| Problem to solve |
From the line containing "TABLE 1 Characteristics of studies. Reference" through the end of the entries, please repeat every line exactly and nothing more; the pictures do not belong in the copy.

===== Data for the task =====

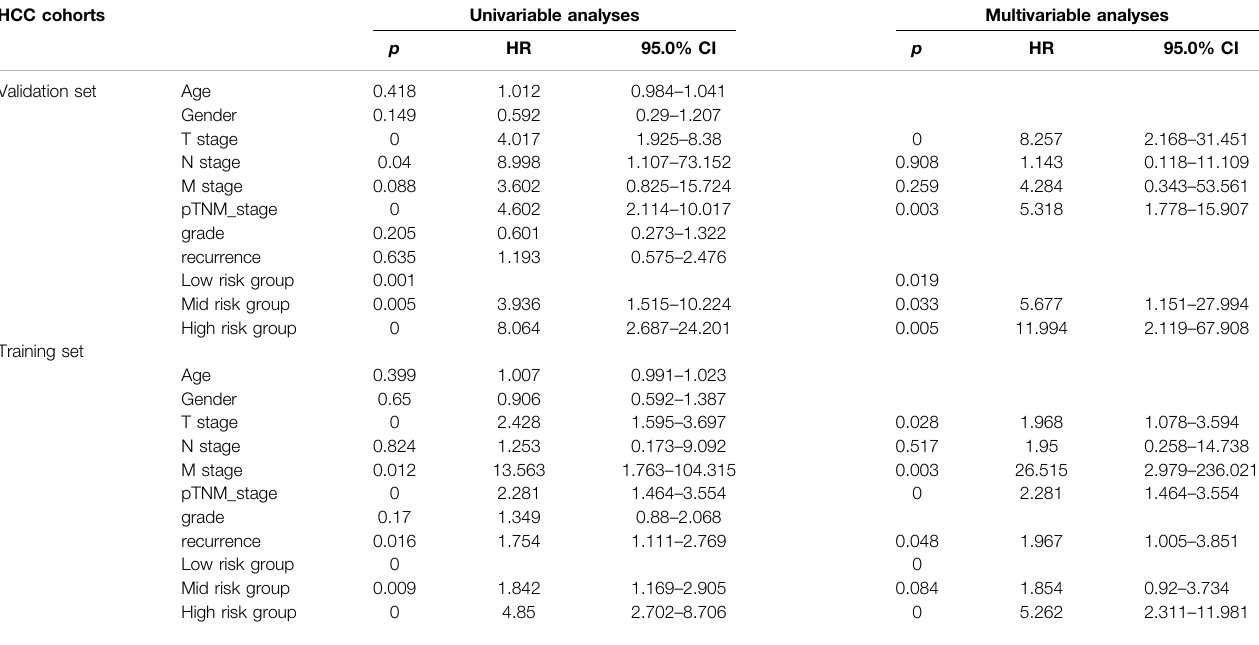
TABLE 3 | Univariate and multivariate Cox regression analyses of risk factors associated with overall survival. HCC cohorts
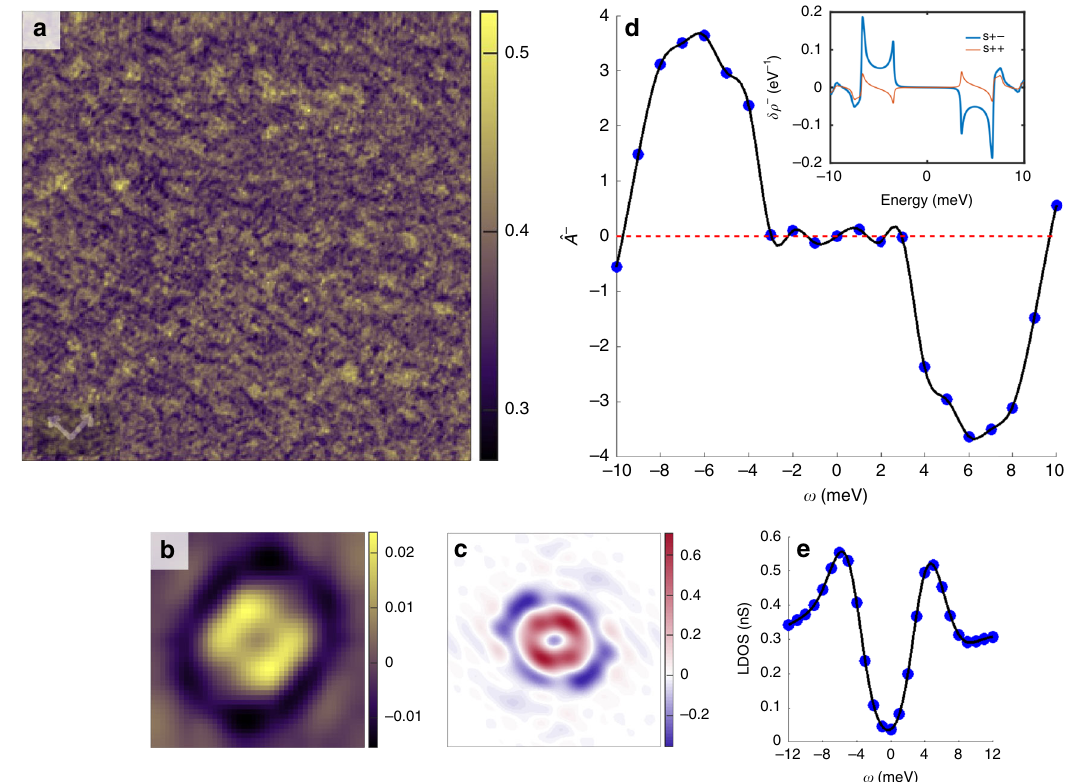
Fig. 6 Utility of phase-sensitive QPI. a Differential conductance map at ω = − 10 meV for an optimally doped NaFe 1 − x Co x As sample ( x = 0.02), over a 250 nm × 250 nm 2 fi eld of view with T = 5.9 K, I = 200 pA, and V set = − 50 meV. b Recovered kernel, ^ A , from the conductance map in a . c Fourier transform of the recovered kernel. d ^ A (cid:2) ð ω Þ , computed from the recovered kernels. The large and constant sign of the response is an indication of s ± pairing. (inset) theoretical expectations for s ± and s ++ pairing e Spatially averaged differential conductance from the same area as a function of energy, revealing the superconducting gap 2 Δ = 11 meV. The STM spectroscopy maps have been drift corrected as outlined in Supplementary Note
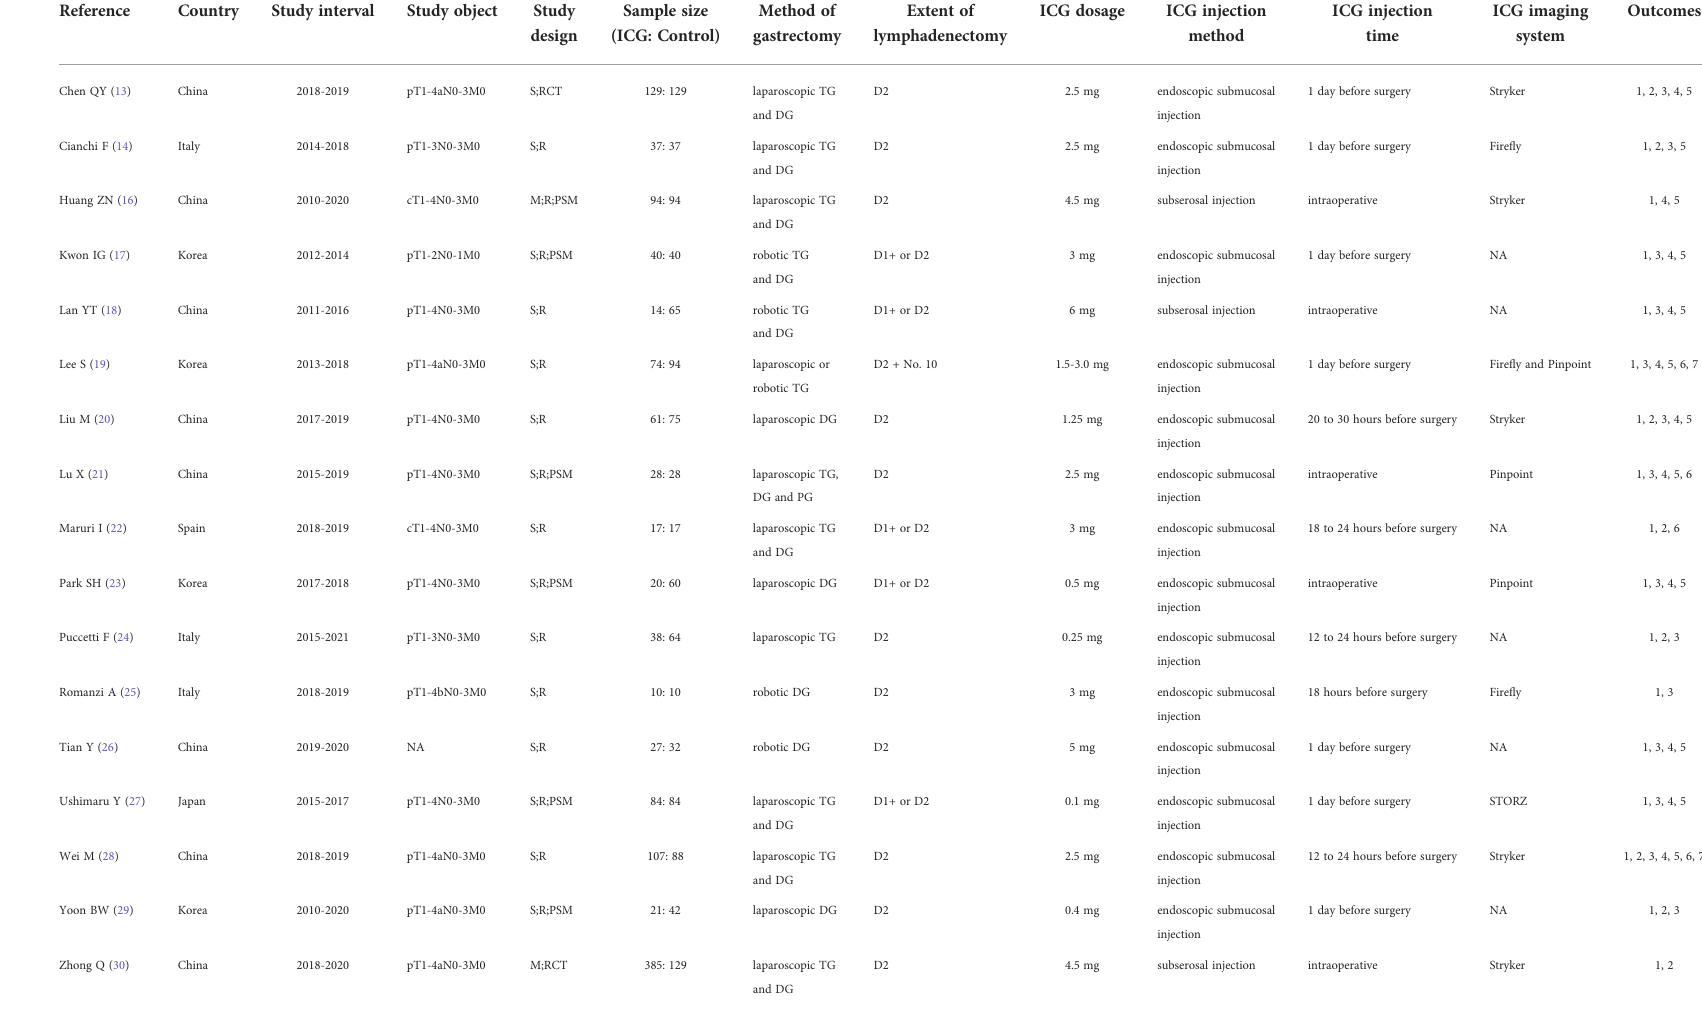
TABLE 1 Characteristics of studies. Reference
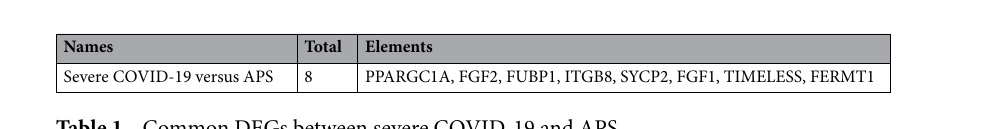
Table 1. Common DEGs between severe COVID-19 and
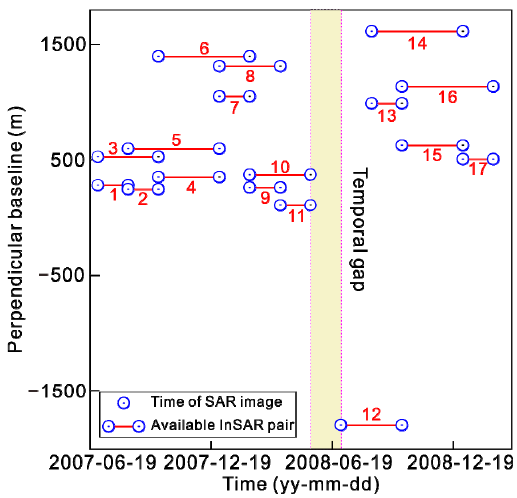
Figure 5. Temporal and perpendicular baselines of the available InSAR pairs.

=====

| Written solution |
TABLE 1 Characteristics of studies. Reference
Table 1. Common DEGs between severe COVID-19 and
Figure 5. Temporal and perpendicular baselines of the available InSAR pairs.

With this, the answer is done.